REPUBLIKA.CO.ID, JAKARTA -- Seorang filsuf dan juga seniman asal Irak yang hidup pada abad 12 M Muwaffaq al-Din Abdl al-Latif al-Baghdadi, mendokumentasikan gairah para penguasa itu untuk mempertahankan dan menjaga warisan bersejarah. Sosok yang pernah bertemu langsung dengan Shalahuddin al-Ayyubi itu melakukan layatan ke beberapa negara, seperti Palestina, Syam (Suriah kini), Irak, dan Mesir.
Tokoh yang dikenal pula sebagai pelancong itu mencatat dalam kitabnya yang berjudul Al-Ifadah wa al-I'tibar fi al-Umur al-Musyahadah wa al-hawadits al-Muayanah fi al-Ardh, kesadaran pelestarian situs-situs tersebut dianggap sebagai bentuk mempertahankan sebuah identitas.
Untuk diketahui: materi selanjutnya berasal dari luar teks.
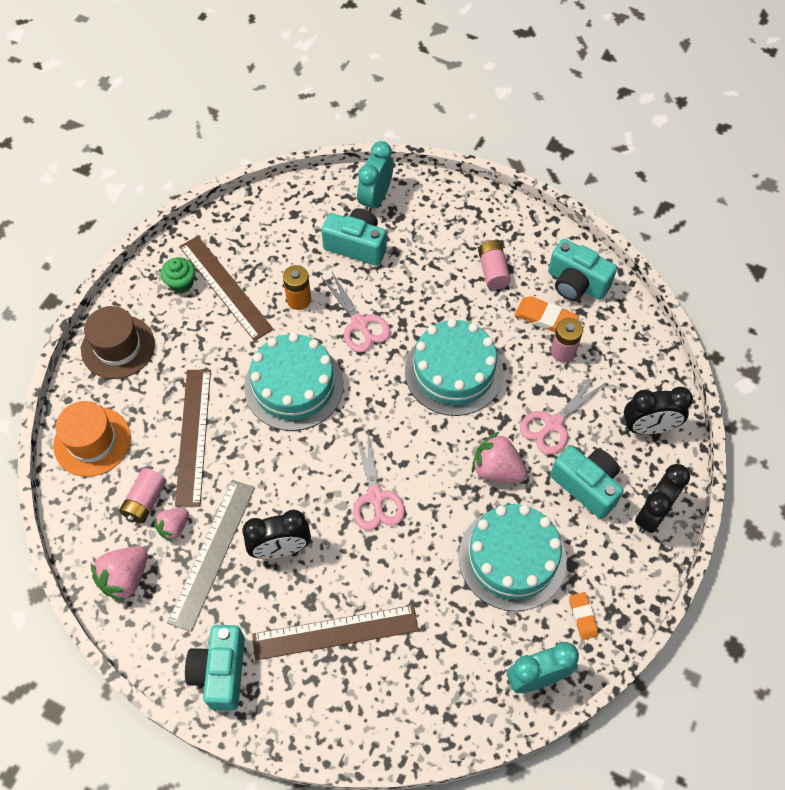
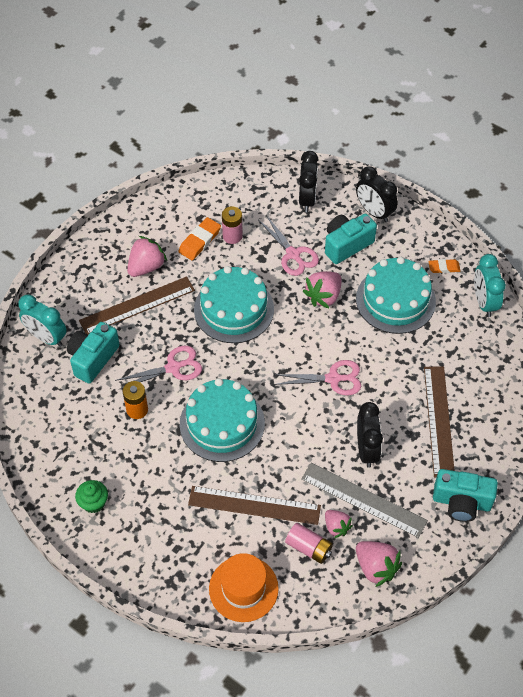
camera: 80 degrees left, 5 degrees down
brown hat [81,306,155,379] -> none
brown ruler [179,236,274,341] -> brown ruler moved to [79,276,195,334]
pink battery [478,240,511,289] -> pink strawberry [127,236,167,277]
turquoise camera [548,239,617,301] -> none

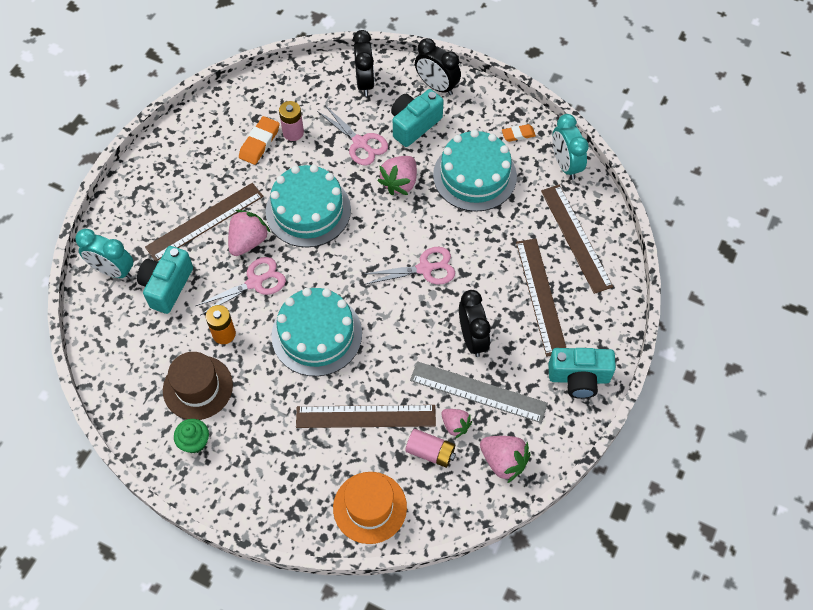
camera: 10 degrees left, 5 degrees up
pink strawberry [127,236,167,277] -> pink strawberry moved to [228,210,270,256]
none -> brown hat [163,352,233,420]
none -> brown ruler [541,185,613,294]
Agar, generasi mendatang mengatahui dinamika perjalanan bangsa terdahulu mereka. Dengan demikian, bisa mengambil pelajaran dan tak mudah tercerabut dari akar budaya.
Kepedulian untuk melestarikan situs-situs bersejarah peninggalan masa lalu tersurat dengan tegas di kutipan bait syair gubahan seorang qadi yang hidup pada abad keenam Hijriyah, yaitu Abu Ya'la al-Ma'ari. Ia menulis:
Aku melintasi sisa puing-puing peninggalan Firaun
Ada tumpukan batu dan cangkul di sana
Jika itu dibiarkan, maka bisa memancing pengerusakan
Baik oleh orang yang lalu lalang atau pengunjungnya
Di puisinya itu, tokoh yang yang bermazhab Syafii itu bertutur tentang kurangnya pemeliharaan terhadap warisan nenek moyang. Ini terlihat dari menumpuknya bebatuan sehingga bisa mengancam eksistensi situs tersebut.
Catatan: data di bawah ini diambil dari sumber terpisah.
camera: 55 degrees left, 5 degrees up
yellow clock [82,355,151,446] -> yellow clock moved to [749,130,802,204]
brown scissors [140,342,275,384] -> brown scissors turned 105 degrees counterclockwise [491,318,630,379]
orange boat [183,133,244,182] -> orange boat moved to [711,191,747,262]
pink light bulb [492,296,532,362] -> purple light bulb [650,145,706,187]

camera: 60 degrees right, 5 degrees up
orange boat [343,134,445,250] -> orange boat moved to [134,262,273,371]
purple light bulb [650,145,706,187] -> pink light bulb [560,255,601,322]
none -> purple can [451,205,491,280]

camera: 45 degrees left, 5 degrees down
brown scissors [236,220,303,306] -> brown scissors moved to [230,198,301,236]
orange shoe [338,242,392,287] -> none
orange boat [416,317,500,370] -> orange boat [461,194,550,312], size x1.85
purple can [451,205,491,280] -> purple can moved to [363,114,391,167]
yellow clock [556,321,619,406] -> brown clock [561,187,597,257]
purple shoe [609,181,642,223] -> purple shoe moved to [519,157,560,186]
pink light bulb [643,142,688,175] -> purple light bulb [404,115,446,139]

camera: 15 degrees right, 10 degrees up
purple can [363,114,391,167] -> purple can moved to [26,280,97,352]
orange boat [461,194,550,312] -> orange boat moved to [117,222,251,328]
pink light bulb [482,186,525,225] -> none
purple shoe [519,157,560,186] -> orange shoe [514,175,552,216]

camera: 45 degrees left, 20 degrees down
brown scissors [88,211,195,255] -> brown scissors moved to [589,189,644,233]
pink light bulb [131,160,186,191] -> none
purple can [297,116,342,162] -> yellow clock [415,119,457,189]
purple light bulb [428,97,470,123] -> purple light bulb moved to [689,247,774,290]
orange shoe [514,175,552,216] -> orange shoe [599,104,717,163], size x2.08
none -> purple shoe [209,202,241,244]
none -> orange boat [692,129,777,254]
Abu Ya'la prihatin. Dia mencermati, berempati, peka, lalu mencatat. Tangan jahil dan ulah brutal manusia bisa membumihanguskan warisan berharga itu. Jauh sebelum dunia Barat melek akan pentingnya pemeliharaan warisan leluhur melalui pendirian UNESCO pada 1945.
Situs-situs sejarah itu merupakan warisan yang tak ternilai. Terlepas dari apa pun identitas dan maksud sebuah bangunan, setidaknya, peninggalan para pendahulu itu menjadi bahan renungan bagi generasi muda, sejauh manakah urgensi sejarah dan tentang identitas! Negara-negara adidaya menjadi kuat dan besar justru karena mempertahankan sejarah dan segala 'aksesorinya', sementara kita, entah sengaja atau tidak, malah memusnahkan jejak leluhur kita.